Improving surface enhanced Raman signal reproducibility using gold-coated silver nanospheres encapsulated in silica membranes

Abstract

Solution-phase nanoparticles are widely used in surface-enhanced Raman scattering (SERS) but provide limited quantitative information because of their dynamic optical properties. To overcome this problem, silica membrane stabilized solution-phase nanoparticles composed of silver cores and gold shells (Ag@Au@SiO2) are synthesized, characterized, and used for predictable and quantitative detection of 4-aminothiophenol using SERS. Two key parameters including local effective refractive index and void volume near the metal cores are correlated to SERS activity. First, the effective local refractive index and void volumes formed near the metal surface are characterized using the localized surface plasmon resonance of the Ag@Au nanoparticles and semi-empirical dielectric modeling for the porous silica membrane.
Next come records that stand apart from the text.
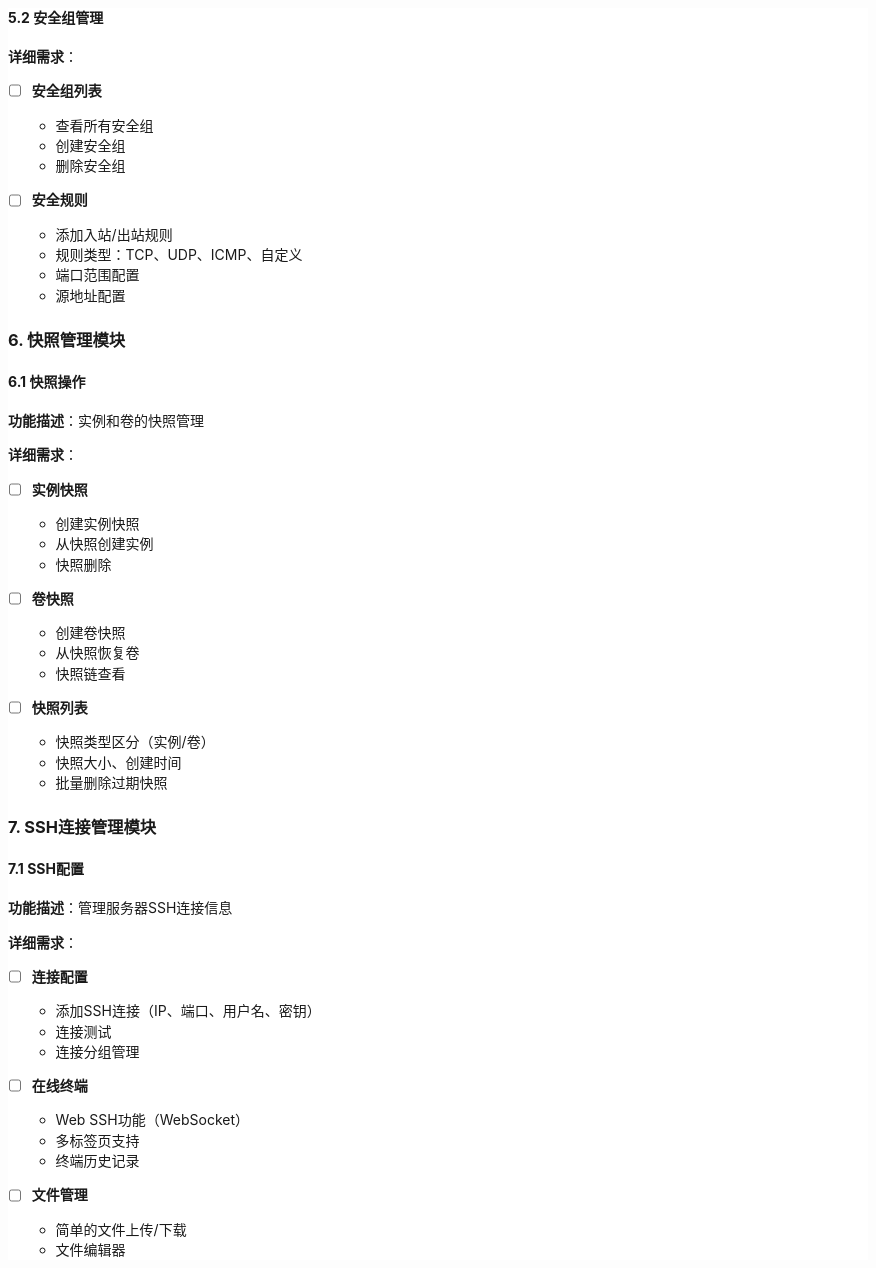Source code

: #### 5.2 安全组管理
**详细需求**：
- [ ] **安全组列表**
  - 查看所有安全组
  - 创建安全组
  - 删除安全组

- [ ] **安全规则**
  - 添加入站/出站规则
  - 规则类型：TCP、UDP、ICMP、自定义
  - 端口范围配置
  - 源地址配置

### 6. 快照管理模块

#### 6.1 快照操作
**功能描述**：实例和卷的快照管理

**详细需求**：
- [ ] **实例快照**
  - 创建实例快照
  - 从快照创建实例
  - 快照删除

- [ ] **卷快照**
  - 创建卷快照
  - 从快照恢复卷
  - 快照链查看

- [ ] **快照列表**
  - 快照类型区分（实例/卷）
  - 快照大小、创建时间
  - 批量删除过期快照

### 7. SSH连接管理模块

#### 7.1 SSH配置
**功能描述**：管理服务器SSH连接信息

**详细需求**：
- [ ] **连接配置**
  - 添加SSH连接（IP、端口、用户名、密钥）
  - 连接测试
  - 连接分组管理

- [ ] **在线终端**
  - Web SSH功能（WebSocket）
  - 多标签页支持
  - 终端历史记录

- [ ] **文件管理**
  - 简单的文件上传/下载
  - 文件编辑器
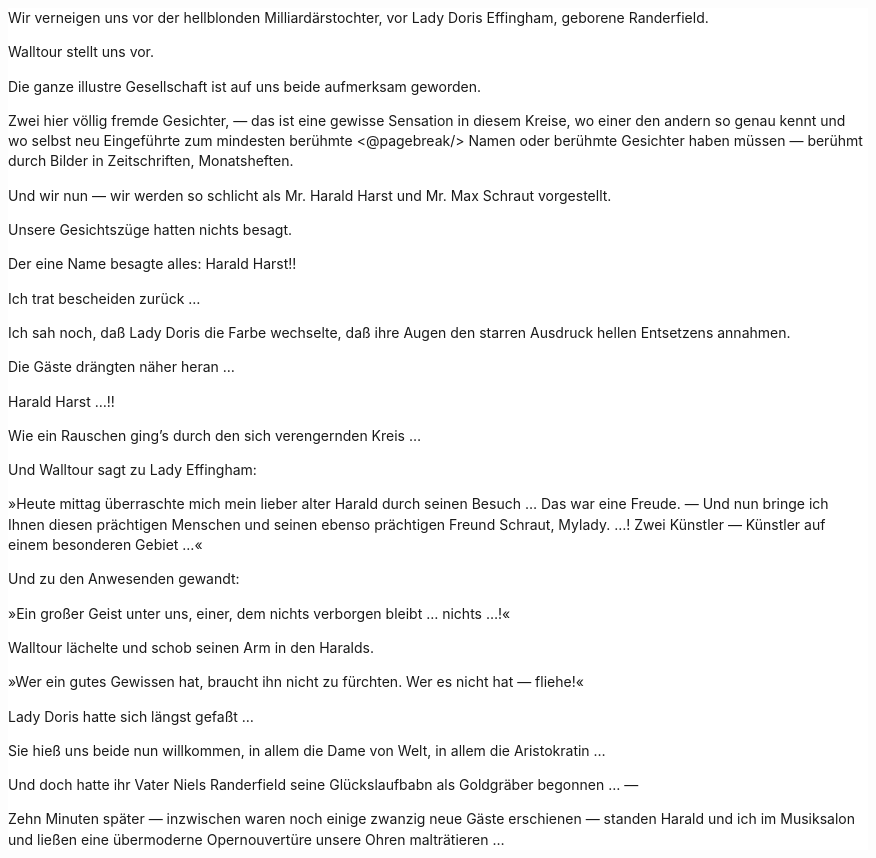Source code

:Wir verneigen uns vor der hellblonden Milliardärstochter,
vor Lady Doris Effingham, geborene Randerfield.

Walltour stellt uns vor.

Die ganze illustre Gesellschaft ist auf uns beide aufmerksam
geworden.

Zwei hier völlig fremde Gesichter, — das ist eine gewisse
Sensation in diesem Kreise, wo einer den andern so genau
kennt und wo selbst neu Eingeführte zum mindesten berühmte
<@pagebreak/>
Namen oder berühmte Gesichter haben müssen — berühmt
durch Bilder in Zeitschriften, Monatsheften.

Und wir nun — wir werden so schlicht als Mr. Harald
Harst und Mr. Max Schraut vorgestellt.

Unsere Gesichtszüge hatten nichts besagt.

Der eine Name besagte alles: Harald Harst!!

Ich trat bescheiden zurück …

Ich sah noch, daß Lady Doris die Farbe wechselte, daß
ihre Augen den starren Ausdruck hellen Entsetzens annahmen.

Die Gäste drängten näher heran …

Harald Harst …!!

Wie ein Rauschen ging’s durch den sich verengernden
Kreis …

Und Walltour sagt zu Lady Effingham:

»Heute mittag überraschte mich mein lieber alter Harald
durch seinen Besuch … Das war eine Freude. — Und
nun bringe ich Ihnen diesen prächtigen Menschen und seinen
ebenso prächtigen Freund Schraut, Mylady. …! Zwei
Künstler — Künstler auf einem besonderen Gebiet …«

Und zu den Anwesenden gewandt:

»Ein großer Geist unter uns, einer, dem nichts verborgen
bleibt … nichts …!«

Walltour lächelte und schob seinen Arm in den Haralds.

»Wer ein gutes Gewissen hat, braucht ihn nicht zu fürchten.
Wer es nicht hat — fliehe!«

Lady Doris hatte sich längst gefaßt …

Sie hieß uns beide nun willkommen, in allem die Dame
von Welt, in allem die Aristokratin …

Und doch hatte ihr Vater Niels Randerfield seine Glückslaufbabn
als Goldgräber begonnen … —

Zehn Minuten später — inzwischen waren noch einige
zwanzig neue Gäste erschienen — standen Harald und ich im
Musiksalon und ließen eine übermoderne Opernouvertüre
unsere Ohren malträtieren …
The characteristic electromagnetic field decay length is estimated at 11 nm while both linear and nonlinear refractive index sensitivities are found to be 170 and 360 nm/RIU, respectively. The internally etched silica membrane stabilized Ag@Au@SiO2 nanoparticles can be engineered to exhibit effective local refractive indices ranging from 1.366 to 1.458. Second, SERS signals associated with these nanomaterials and 4-aminothiophenol are shown to indirectly depend on the effective local refractive index, which directly correlates to increasing void volume in the silica near the metal particle. This effect is attributed to well-controlled molecule-accessible volumes near the metal surface where the local electric field strength is largest. Finally, small variations in the effective refractive index (±0.01), nanoparticle concentration, and nanoparticle to molecule concentrations influence the magnitude of the SERS signal. As such, these findings are expected to improve the design and surface modification of solution-phase SERS-active substrates for quantitative and reproducible SERS detection.